Table 1 Range of values for design variables

The mathematical model of the lightweight optimization problem can be expressed as

$$\begin{gathered} {\text{Find:}}{\kern 1pt} \;\varvec{x} = [R,r,h,a,b] \hfill \\ {\text{min:}}\;M{\text{ass }}(\varvec{x}) \hfill \\ {\text{s.t.:}}\;\sigma _{s} (\varvec{x}) \le {\text{110}}\;{\text{Mpa}} \hfill \\ \,d(\varvec{x}) \le 0.{\text{6}}0\;{\text{mm.}} \hfill \\ \end{gathered}$$
(17)

It can be seen from Eq. (17) that the maximum stress \(\sigma _{s}\) and maximum deformation \(d{\text{(}}\varvec{x}{\text{)}}\) of the interstage section cannot be directly calculated by an explicit function. Therefore, the proposed AL-PNN approach is used to handle these two expensive constraints by constructing a classification model between the design variables and the maximum stress and the maximum deformation. In this paper, the software MSC/NASTRAN and PATRAN are used to calculate the maximum stress and maximum deformation of the interstage section. The FEA model with the boundary condition is shown in Fig. 13. All the simulations are conducted on the computational platform with a 3.20 GHz Intel (R) Core (TM) i7 8700 CPU and 8 GB RAM. One simulation takes about 10 min. The plots of the displacement cloud and the stress cloud at a typical design solution are demonstrated in Fig. 14.

Fig. 13
figure 13

The finite element model at typical design solution

Fig. 14
figure 14

The simulation result at typical design solution

In this example, the total number of sample points is limit to 50 to build a classification model. First, 20 sample points are generated at one time through LHS, and the remaining 30 sample points are selected in the updating process. This study randomly selects 50 verification points to calculate the classification accuracy of the four compared approaches. A summary of the verification results is listed in Table 1. As illustrated in Table 1, the proposed AL-PNN classification model with a 96% classification accuracy only misjudges two points. While the LHS has a classification accuracy of less than 90%. The performance of the Local–Voronoi is comparable with that of maximin distance, which misjudges the status of five points. Taking the results from the LHS method as the baseline, the percentage of improvement from the maximin distance method, the Local–Voronoi method, and the AL-PNN methods are about 2.3%, 2.3%, and 9.1% respectively (Table 2).

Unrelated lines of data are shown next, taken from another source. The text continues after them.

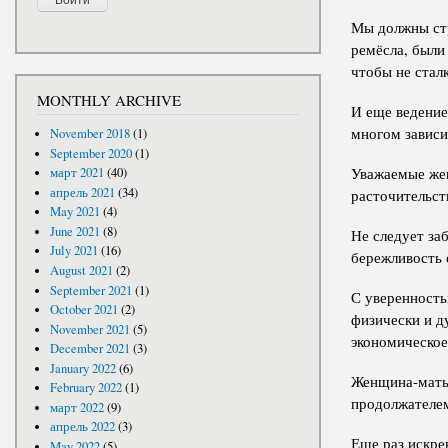
Мы должны стр
ремёсла, были
чтобы не стал
MONTHLY ARCHIVE
И еще ведение
многом зависи
November 2018
(1)
September 2020
(1)
Уважаемые жен
март 2021
(40)
апрель 2021
(34)
расточительст
May 2021
(4)
June 2021
(8)
Не следует за
July 2021
(16)
бережливость 
August 2021
(2)
September 2021
(1)
С уверенность
October 2021
(2)
физически и д
November 2021
(5)
экономическое
December 2021
(3)
January 2022
(6)
Женщина-мать 
February 2022
(1)
продолжателем
март 2022
(9)
апрель 2022
(3)
Еще раз искре
May 2022
(5)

Table 2 The comparison results among different approaches

6 Conclusions

In this paper, an active-learning probabilistic neural network classification model for feasibility analysis of the design solutions for problems with computationally expensive constraints is proposed. In the proposed approach, an interesting region tracking strategy is developed to locate the regions that may contain part of the constraint boundary. These interesting regions are identified by judging whether the predicted class labels of the pseudo points are the same or not in each cluster. The newly updated sample points are obtained in the refined interesting regions using the maximin distance sampling method.

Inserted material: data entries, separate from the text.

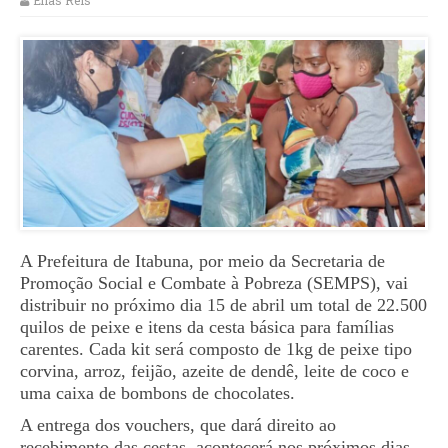
Elias Reis
A Prefeitura de Itabuna, por meio da Secretaria de
Promoção Social e Combate à Pobreza (SEMPS), vai
distribuir no próximo dia 15 de abril um total de 22.500
quilos de peixe e itens da cesta básica para famílias
carentes. Cada kit será composto de 1kg de peixe tipo
corvina, arroz, feijão, azeite de dendê, leite de coco e
uma caixa de bombons de chocolates.
A entrega dos vouchers, que dará direito ao
recebimento das cestas, acontecerá nos próximos dias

Seven numerical examples and an engineering case is used to compare the accuracy of the proposed method other four existing sampling methods The comparison results demonstrate that (1) Under the limited computational budget, the proposed PNN classification model outperforms the other three existing methods in terms of classification accuracy; (2) The proposed PNN classification model is not sensitive to the number of clusters; (3) The proposed PNN classification model is applicable to practical engineering optimization problems with computational expensive constraints.

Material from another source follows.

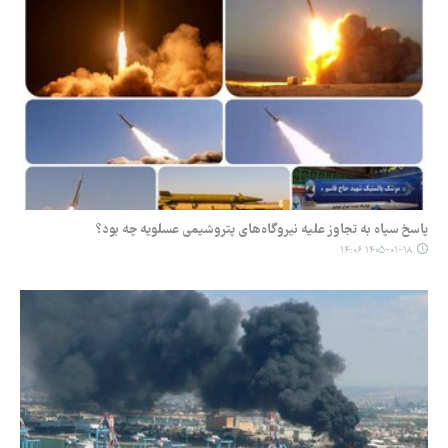
پاسخ سپاه به تجاوز علیه نیروگاه‌های پتروشیمی عسلویه چه بود؟
۱۴۰۵-۰۱-۱۸ ۱۴:۰۶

With the increasing dimension of the design problems, the complexity of the classification boundary increases sharply and a huge number of sample points is required to construct a PNN model with the desired accuracy. Therefore, the proposed method is recommended to use in problems with less than ten design variables. As part of future work, extending the proposed method to the multifidelity situations to relieve the computational burden in high-dimensional problems will be investigated. What’s more, the proposed approach only tested on deterministic simulations, extending the proposed approach for addressing stochastic simulations will be also addressed to enhance its engineering practicability.